What effect is commoditisation having on financial businesses – and how are they responding to it? That question was posed to a panel at Money20/20 Europe, with speakers represented companies ranging from UK enterprise software tech Sage to Western Union. No longer able to compete purely on price and often still lacking transparency on items such as fees, the onus is now on the longer-established institutions to put the ‘service’ back into financial services, or risk losing customers to the emerging challengers.
“Commoditisation is driving a lot of lower margins and less value, in what was something of a feeding frenzy and big pool for lots of players to feed from,” said Seamus Smith, chief executive officer (CEO) at Sage Pay, a panel member on the session ‘C-suite perspectives on the changing payment environment’.
“In times of rich margins and good revenues the payments industry has been guilty of serving itself and less focussed on service to the customer,” he added. “What we doing? Reviewing the solutions orientation of what we do. The well that supplied us is not there anymore, so a broader solutions mind-set and focus on the end-user is necessary. That’s at the heart of what the Payment Systems Regulator [PSR] in the UK is doing. Businesses that latch on and broaden their services are those that will be the winners.”
Meanwhile, money transfer services are steadily building their brands and customer bases based on greater transparency about fees and exchange rates. This means that pressure is growing on incumbents such as Western Union.
“Historically the way the business model worked was on foreign exchange [forex],” said Kerry Agiasotis, president at Western Union Business Solutions. “The economic model was money you could make on forex that fed off the fact there was next to no transparency in doing do. Those days are over and it’s forcing that part of the industry to think about the customer.
“When you consider the payments industry today, price is a reflection of frictions and that is not a sustainable model. When you think about what this show is all about and how friction is being removed – the cost of doing business is shifting.”
Commenting on the firm’s launch this week of a business-to-business (B2B) platform to simplify cross border payments for small businesses, Agiasotis said: “Thinking about business purely from transactional side – there’s no longevity in that. Everything we’re focusing on is beyond payments.”
Putting service back
If banks can no longer compete on price, what can they compete on? Another panel member, Tim Tynan, chief executive officer (CEO) of Bank of America Merchant Services CEO talked about layering value-added services on top of competitive pricing.

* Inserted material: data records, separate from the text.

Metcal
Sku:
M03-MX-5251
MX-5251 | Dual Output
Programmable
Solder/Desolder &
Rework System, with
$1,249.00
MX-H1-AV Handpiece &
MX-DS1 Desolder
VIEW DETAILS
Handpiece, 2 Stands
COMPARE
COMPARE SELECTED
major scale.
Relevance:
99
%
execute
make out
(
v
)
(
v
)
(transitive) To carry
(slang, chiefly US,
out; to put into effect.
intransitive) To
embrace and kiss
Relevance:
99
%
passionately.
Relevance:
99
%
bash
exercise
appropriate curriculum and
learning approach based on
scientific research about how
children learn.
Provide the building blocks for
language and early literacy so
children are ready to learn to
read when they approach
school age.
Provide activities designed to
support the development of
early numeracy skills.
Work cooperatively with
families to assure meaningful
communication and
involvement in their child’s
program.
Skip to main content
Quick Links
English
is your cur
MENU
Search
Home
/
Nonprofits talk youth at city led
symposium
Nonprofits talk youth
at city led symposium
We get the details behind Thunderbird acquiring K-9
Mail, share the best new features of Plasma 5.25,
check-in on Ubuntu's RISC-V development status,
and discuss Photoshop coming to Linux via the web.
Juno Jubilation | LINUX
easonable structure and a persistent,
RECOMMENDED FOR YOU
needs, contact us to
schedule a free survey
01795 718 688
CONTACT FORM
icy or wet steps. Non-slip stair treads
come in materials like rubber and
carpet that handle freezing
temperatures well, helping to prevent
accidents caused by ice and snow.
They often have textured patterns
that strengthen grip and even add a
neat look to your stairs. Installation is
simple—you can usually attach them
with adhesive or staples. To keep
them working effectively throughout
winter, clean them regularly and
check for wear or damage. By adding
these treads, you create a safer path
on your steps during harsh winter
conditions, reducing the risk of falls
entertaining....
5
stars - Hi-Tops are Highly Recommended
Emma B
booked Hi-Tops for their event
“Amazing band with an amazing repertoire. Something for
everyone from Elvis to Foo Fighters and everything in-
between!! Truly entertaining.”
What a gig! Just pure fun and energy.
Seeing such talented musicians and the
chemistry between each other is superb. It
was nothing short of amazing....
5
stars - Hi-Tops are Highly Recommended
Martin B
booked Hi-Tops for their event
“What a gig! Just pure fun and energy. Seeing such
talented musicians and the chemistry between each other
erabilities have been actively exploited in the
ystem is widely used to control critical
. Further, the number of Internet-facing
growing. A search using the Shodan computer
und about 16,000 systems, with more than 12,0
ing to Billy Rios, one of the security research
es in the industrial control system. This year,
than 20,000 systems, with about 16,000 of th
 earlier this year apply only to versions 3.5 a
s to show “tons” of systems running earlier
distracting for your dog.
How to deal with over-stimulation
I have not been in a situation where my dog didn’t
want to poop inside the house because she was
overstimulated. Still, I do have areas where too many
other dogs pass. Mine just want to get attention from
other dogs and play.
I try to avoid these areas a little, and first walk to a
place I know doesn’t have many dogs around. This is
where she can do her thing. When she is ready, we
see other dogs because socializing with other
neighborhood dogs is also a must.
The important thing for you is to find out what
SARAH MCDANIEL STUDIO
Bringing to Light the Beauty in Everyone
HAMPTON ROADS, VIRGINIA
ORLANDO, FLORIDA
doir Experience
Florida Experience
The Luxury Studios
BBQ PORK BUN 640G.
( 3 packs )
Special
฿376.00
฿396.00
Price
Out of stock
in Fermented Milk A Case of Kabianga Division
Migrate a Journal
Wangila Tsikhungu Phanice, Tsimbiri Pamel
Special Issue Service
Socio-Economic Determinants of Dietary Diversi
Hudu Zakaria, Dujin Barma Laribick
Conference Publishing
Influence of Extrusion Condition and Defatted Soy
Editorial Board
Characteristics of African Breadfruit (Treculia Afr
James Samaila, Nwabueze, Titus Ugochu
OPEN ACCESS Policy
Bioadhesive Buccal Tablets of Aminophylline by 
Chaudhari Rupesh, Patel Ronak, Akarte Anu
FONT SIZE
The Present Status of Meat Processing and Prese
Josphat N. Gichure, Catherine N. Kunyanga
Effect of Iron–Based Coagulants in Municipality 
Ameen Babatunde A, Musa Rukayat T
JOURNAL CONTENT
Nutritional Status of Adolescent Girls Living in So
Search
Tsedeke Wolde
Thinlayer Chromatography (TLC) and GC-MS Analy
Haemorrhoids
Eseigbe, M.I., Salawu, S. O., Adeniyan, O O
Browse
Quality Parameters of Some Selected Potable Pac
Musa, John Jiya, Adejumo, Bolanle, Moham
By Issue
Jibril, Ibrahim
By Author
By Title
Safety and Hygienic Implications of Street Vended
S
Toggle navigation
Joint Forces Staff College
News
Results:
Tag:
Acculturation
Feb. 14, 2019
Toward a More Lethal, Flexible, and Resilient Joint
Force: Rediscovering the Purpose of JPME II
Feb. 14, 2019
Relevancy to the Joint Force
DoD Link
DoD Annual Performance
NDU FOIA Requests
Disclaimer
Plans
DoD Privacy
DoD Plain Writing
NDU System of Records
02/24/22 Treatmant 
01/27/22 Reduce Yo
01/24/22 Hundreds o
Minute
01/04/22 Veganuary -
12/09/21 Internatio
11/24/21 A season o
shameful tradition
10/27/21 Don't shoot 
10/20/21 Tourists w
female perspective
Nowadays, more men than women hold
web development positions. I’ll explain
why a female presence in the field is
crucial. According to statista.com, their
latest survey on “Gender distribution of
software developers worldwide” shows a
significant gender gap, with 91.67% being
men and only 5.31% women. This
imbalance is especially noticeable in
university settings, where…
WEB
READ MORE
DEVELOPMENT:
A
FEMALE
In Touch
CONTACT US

“Price is important – you have to be competitive and have to have the right models. But it’s not only thing that matters,” he said. The bank has conducted numerous focus group meetings with both past and present customers and also prospective ones to find out what they actually want from their bank. The answers range from financial management help and – at the other end of the scale – services such as analytics and information that help customers understand where their next clients will come from.
“Everyone needs basic services – the pipes to do transactions and pay people,” said Tynan. “To me it’s what you do on top of that – that’s what we focus on. Consumer behaviour is different. People live differently, whether it’s buying on phones and laptops at night to physically in a store, and that is taking commodity to new level.”